The exchanges created by the affordable care act are now online, and here is a web page with information about heathcare for the self-employed.
If you’re in post-production, a writer, or a filmmaker, there’s a very good chance you’re self-employed, and unless you’re a veteran or you’ve been elected to office sometime in your life, self-purchased health care is the only game in town (unless you’ve access to union health-care and you’ve managed to put in the hours to keep it going). If you’re just getting started, or if you’re currently in a slow period, paying those premiums probably seems like a low priority relative to rent, groceries, and gas.
My advice? When it comes to your long term well-being, buying health insurance is not optional.
Believe me, as a long-time freelancer I know that self-purchased health care is a pain in the neck. Up until now it’s been difficult to get, difficult to navigate the bureaucracy, it’s been expensive, and in my experience it’s difficult to use when something other then a routine doctor-visit is involved. And this is with private insurers. Maybe folks who are paying way more money for higher-end insurance policies then mine are having better experiences, but as as the beneficiary of a middling plan, I’m not persuaded that the service being offered by the private sector is any better then the government-run services I’ve been dealing with, including Medicare, for my elderly mother. Frankly, Medicare has been much easier to deal with then either our current or last private insurance providers.
Granted, I’m not necessarily thrilled with the way the Affordable Care Act has been conceived, as I don’t think that being compelled to purchase a service from a private corporation is the best precedent. However, it would appear that the Affordable Care Act was the only politically possible way to get rid of the absolute evils of (a) preexisting conditions denying people coverage for critical care, (b) the ability of private companies to simply rescind coverage for a variety of bureaucratic technicalities, (c) lifetime limits on provided care, (d) uselessly low annual limits on coverage. Paying for this by taking some baby steps towards creating a pool of more affordable insurance plans is, in my view, a reasonable tradeoff to get more folks insured, so I’ll take what I can get.
Yes, being required to pay for something sucks. But I’ll say it again, regardless of the law, no matter how healthy you think you are, health insurance is not optional. If you think it is, then you’re gambling with your life and your happiness.
I briefly went without coverage for a few years in my twenties. Just out of college in 1992, I was interning for free at a postproduction facility and also at a production company (unpaid) while working a seven day schedule doing two part-time jobs – watching an art gallery on weekends and working part-time retail in a computer store on weekdays. Neither of the paying jobs offered health care, and it was an easy thing to put off because I was broke, and I had the imagined invulnerability of youth (never mind that I was bicycle commuting in San Francisco at the time, which was an accident waiting to happen).
But I had a wake-up call when another twenty-something colleague of mine revealed that he had survived a rare bout of testicular cancer at a young age. It was perhaps the first time I realized that something medically catastrophic could potentially happen to someone like me, youth or no youth, and it made an impression. It took a while, getting to the point where I had climbed the career ladder a bit after freelancing as an editor and broadcast designer in San Francisco, but I finally started purchasing health care at the age of 26. I didn’t particularly enjoy sinking a lot of money every month into something I felt I never used, but I didn’t really want to flirt with the alternative.
In the years since, the only time I’ve had employer health care was when I was on staff at Apple for five years (their health care was fantastic and wide ranging).

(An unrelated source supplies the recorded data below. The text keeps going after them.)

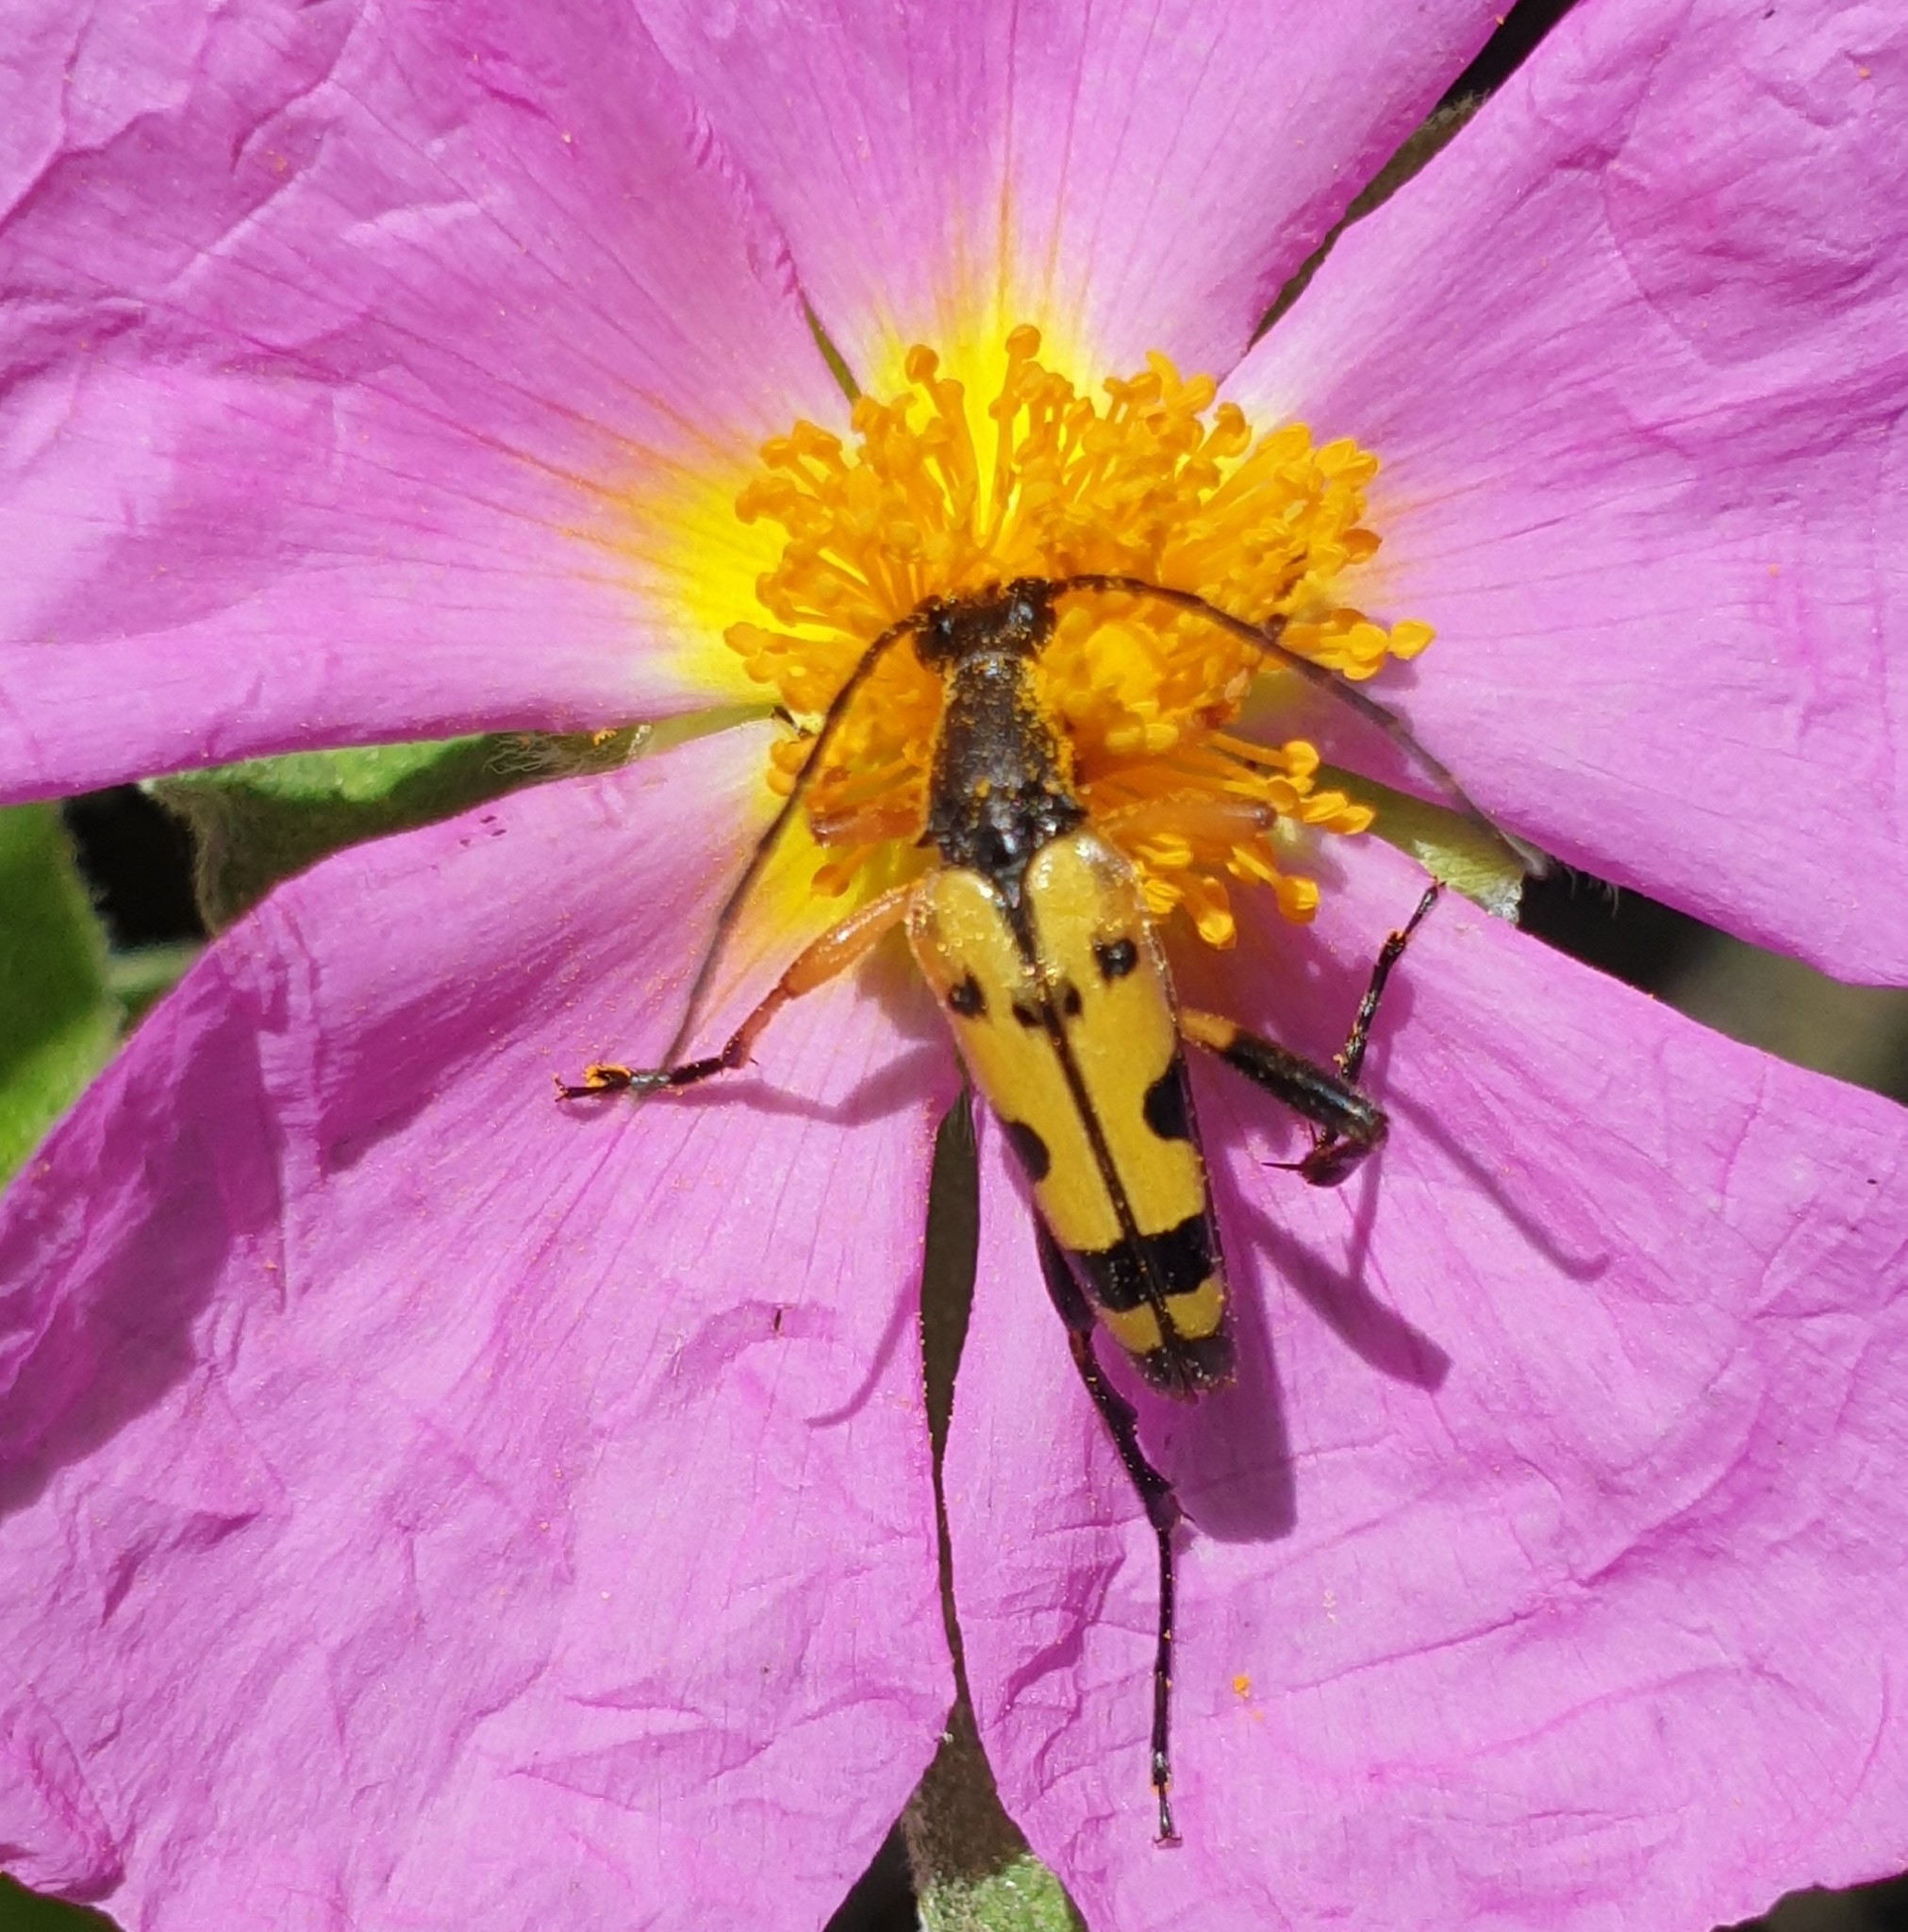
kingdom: Animalia
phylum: Arthropoda
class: Insecta
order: Coleoptera
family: Cerambycidae
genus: Rutpela
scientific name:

When I left Apple to go freelance again, my wife (a life-long freelancer) and I went back to purchasing it independently. Going forward many years, now that we’re in our forties, we both consider health coverage to be a vital monthly payment. We’ve seen too many friends and colleagues suffer too many illnesses that required financially ruinous medical intervention.
Here’s one last personal anecdote. Kaylynn recently had “elective” knee surgery. I certainly didn’t think it was optional, unless you consider limping painfully for the rest of your life and not being able to work in your 20-year-plus profession to be a valid option. Without insurance, that surgery would have been prohibitively expensive. But we have insurance, and so this relatively simple issue could be taken care of.
For all of these reasons, I’m glad for what little the federal government has done, and hope that this is the beginning of a more serious look at how health care delivery in the United States can be improved to be more universally accessible.